TASK DETAILS:
Nothing in the records may be changed; reproduce all of them.

MATERIAL PROVIDED:

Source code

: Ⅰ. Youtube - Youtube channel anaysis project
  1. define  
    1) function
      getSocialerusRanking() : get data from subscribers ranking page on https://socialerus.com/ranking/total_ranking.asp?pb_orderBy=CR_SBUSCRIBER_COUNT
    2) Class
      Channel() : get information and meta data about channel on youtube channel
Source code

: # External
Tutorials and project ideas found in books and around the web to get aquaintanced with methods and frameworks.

RESULT OF THIS TASK:
Source code

: Ⅰ. Youtube - Youtube channel anaysis project
  1. define  
    1) function
      getSocialerusRanking() : get data from subscribers ranking page on https://socialerus.com/ranking/total_ranking.asp?pb_orderBy=CR_SBUSCRIBER_COUNT
    2) Class
      Channel() : get information and meta data about channel on youtube channel
Source code

: # External
Tutorials and project ideas found in books and around the web to get aquaintanced with methods and frameworks.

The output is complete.